*Keypoint coordinate data*
---+---

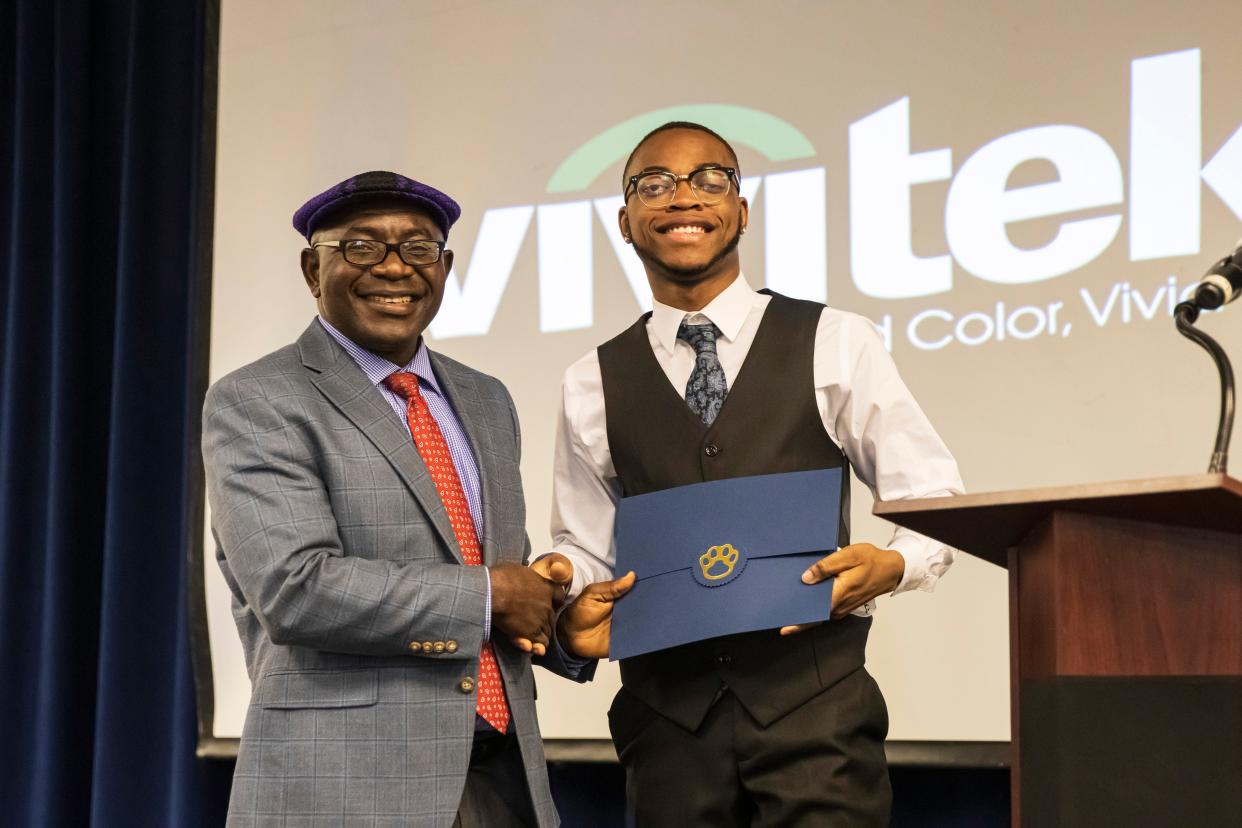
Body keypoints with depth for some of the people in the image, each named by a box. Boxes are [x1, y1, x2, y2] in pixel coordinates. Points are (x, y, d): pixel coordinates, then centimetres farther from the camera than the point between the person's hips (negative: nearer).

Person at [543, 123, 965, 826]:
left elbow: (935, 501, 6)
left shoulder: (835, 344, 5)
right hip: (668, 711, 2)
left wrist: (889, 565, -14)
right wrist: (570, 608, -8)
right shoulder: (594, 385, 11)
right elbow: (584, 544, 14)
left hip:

---+---

*INSTRUCTIONS TO FOLLOW*
Write out the listing above line for line, leaving out the picture.

*WRITTEN SOLUTION*
Body keypoints with depth for some of the people in the image, each named by a box. Boxes are [x1, y1, x2, y2] in pixel coordinates. Points are (x, y, d): pixel coordinates, then centimetres farther from the camera than the point between the person's hips (negative: nearer).

Person at [543, 123, 965, 826]:
left elbow: (935, 501, 6)
left shoulder: (835, 344, 5)
right hip: (668, 711, 2)
left wrist: (889, 565, -14)
right wrist: (570, 608, -8)
right shoulder: (594, 385, 11)
right elbow: (584, 544, 14)
left hip:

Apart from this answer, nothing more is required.